Но, несмотря на технические таланты Шульца, Людмиле не хотелось ни связываться с вермахтом, ни лететь на запад. Хотя немцы стали теперь товарищами по оружию в борьбе против ящеров, каждый раз, когда ей приходилось иметь дело с немцами, разум по-прежнему кричал: «Враги! Варвары!» Вот только, к сожалению, ее чувства были мелочью по сравнению с военной необходимостью.
— Значит ли это, что у вас есть бензин для двигателя? — спросила она, хватаясь за последнюю соломинку. Когда Игнаций кивнул, она вздохнула и сказала:
— Хорошо, я привезу вам боеприпасы. Немцы подготовят посадочную полосу?
Для «Физлера-156» многого не требовалось, но все равно совершать ночную посадку в никуда большой радости не доставляло.
Тусклый свет фонаря, который держал Игнаций, позволил разглядеть утвердительный кивок.

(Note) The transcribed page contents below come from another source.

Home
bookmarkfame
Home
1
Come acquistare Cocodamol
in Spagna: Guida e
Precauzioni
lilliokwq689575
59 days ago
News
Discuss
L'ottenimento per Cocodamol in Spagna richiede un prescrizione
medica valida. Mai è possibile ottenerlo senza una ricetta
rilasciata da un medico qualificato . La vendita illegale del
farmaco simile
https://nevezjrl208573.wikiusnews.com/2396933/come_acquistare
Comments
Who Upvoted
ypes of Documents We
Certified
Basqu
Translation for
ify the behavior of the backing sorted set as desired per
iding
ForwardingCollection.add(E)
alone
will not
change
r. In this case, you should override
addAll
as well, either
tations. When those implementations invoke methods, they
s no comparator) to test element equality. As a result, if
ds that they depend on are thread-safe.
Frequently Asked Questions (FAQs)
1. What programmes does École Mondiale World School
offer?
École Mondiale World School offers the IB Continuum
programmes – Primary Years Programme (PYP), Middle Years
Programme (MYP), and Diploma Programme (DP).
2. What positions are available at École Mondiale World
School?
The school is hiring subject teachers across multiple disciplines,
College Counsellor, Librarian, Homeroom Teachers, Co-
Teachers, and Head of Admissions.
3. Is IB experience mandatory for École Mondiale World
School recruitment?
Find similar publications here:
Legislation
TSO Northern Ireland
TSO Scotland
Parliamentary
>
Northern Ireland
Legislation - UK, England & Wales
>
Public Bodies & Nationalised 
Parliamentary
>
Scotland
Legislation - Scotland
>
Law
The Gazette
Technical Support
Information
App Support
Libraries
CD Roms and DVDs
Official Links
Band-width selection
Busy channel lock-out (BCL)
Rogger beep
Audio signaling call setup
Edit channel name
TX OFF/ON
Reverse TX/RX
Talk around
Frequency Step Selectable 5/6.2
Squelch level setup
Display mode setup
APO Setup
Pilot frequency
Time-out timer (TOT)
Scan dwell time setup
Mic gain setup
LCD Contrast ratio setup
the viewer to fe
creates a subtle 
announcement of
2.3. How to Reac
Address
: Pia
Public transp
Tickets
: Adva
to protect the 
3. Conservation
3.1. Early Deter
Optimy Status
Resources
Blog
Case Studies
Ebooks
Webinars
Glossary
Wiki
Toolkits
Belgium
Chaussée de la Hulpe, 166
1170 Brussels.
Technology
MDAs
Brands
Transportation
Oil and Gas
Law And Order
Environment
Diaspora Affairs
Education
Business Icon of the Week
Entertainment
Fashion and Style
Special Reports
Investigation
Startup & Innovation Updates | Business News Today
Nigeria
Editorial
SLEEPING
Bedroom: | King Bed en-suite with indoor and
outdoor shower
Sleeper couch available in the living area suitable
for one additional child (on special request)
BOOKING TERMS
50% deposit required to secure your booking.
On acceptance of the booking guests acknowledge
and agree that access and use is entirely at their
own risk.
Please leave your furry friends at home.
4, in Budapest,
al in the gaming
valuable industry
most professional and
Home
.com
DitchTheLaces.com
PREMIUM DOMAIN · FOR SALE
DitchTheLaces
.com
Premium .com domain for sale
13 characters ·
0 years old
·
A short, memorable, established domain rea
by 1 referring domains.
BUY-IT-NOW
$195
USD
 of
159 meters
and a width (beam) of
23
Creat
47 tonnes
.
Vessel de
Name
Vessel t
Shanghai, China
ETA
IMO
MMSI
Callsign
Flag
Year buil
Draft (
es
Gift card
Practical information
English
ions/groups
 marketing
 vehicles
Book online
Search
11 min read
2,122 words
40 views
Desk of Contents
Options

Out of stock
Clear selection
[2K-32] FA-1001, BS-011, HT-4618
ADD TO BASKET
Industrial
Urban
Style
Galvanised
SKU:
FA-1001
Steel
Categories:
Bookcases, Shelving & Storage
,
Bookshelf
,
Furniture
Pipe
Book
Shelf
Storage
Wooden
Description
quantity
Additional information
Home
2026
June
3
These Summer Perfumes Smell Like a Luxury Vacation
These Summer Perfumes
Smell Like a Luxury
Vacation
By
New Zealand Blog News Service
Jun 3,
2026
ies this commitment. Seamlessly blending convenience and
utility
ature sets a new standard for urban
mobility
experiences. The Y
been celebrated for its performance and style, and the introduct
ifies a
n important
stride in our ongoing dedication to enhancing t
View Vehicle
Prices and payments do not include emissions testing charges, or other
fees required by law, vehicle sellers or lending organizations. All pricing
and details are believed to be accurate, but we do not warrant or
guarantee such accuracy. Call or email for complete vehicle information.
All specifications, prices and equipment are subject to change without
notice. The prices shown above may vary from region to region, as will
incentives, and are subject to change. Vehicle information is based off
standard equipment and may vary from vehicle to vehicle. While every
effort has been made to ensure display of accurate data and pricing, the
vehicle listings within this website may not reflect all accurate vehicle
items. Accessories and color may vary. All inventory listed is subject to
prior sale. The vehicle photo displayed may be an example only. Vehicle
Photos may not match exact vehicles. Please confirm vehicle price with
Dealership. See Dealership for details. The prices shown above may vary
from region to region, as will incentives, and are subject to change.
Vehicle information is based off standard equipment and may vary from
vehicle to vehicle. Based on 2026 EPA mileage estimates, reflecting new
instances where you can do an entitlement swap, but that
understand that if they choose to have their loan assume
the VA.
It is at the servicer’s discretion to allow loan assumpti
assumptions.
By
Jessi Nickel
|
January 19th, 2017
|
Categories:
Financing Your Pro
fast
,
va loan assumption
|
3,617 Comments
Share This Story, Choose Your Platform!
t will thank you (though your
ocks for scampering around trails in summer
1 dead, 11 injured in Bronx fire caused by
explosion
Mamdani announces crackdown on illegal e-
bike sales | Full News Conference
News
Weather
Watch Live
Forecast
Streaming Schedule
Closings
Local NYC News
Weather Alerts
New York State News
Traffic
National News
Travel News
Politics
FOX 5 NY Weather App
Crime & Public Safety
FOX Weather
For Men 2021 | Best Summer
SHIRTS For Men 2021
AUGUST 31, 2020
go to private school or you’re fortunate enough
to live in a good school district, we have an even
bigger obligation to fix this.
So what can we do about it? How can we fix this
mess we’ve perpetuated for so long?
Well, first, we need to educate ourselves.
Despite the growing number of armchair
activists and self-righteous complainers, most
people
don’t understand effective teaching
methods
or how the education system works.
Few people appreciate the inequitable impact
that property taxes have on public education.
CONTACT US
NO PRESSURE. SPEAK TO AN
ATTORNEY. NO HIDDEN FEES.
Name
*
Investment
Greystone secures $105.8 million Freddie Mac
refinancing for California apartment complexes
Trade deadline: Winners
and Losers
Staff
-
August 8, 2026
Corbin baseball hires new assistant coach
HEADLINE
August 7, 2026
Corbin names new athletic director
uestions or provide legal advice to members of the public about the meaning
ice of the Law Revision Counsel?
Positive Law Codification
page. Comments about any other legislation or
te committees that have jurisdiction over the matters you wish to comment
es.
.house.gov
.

— Вам надо пролететь курсом двести девяносто два примерно пятьдесят километров. Посадочная площадка будет обозначена четырьмя красными фонарями. Вы знаете, что означает «лететь курсом двести девяносто два»?
— Да, я знаю, что это означает, — заверила его Людмила. — И помните, если вы хотите получить свои боеприпасы, то вы должны обозначить посадочную полосу, когда я буду возвращаться.
«А еще вы должны надеяться, что меня не подобьют ящеры, когда я буду лететь над их территорией, но тут уж вы ничего сделать не сможете, это мои заботы».
Игнаций снова кивнул.
— Мы обозначим поле четырьмя белыми фонарями. Я полагаю, вы вернетесь в ту же ночь, так?
— Если только что-нибудь не сорвется, — ответила Людмила.
У нее волосы вставали дыбом, но выжить в подобной операции все же проще, чем лететь при свете яркого дня, когда любой ящер, заметив самолет, тут же собьет его.
— Ну, и хорошо, — сказал Игнаций. — Значит, вермахт будет ждать вашего прилета завтра около двадцати трех тридцати.
Значит, он сначала обо всем договорился с нацистами и только потом обратился к ней. Лучше бы он сначала получил ее согласие и потом стал договариваться с немцами. Теперь волноваться по этому поводу поздно. Она понимала, что слишком привыкла в своем деле полагаться на себя, забыв, что является частичкой огромной военной машины. Она никогда не испытывала негодования, выполняя приказы своих красных командиров: она должна была исполнять их, как приказано, и никогда не задумывалась об этом.
Может быть, дело в том, что этот польский партизан не показался ей истинно военным человеком, чтобы беспрекословно подчиняться ему? А может, она просто не чувствовала, что принадлежит этому миру. Если бы ее «У-2» не был поврежден, если бы идиоты-партизаны под Люблином не забыли простейшие правила подготовки взлетно-посадочных полос…
— Позаботьтесь, чтобы посредине того, что будет посадочной площадкой, не было деревьев, — предупредила она Игнация.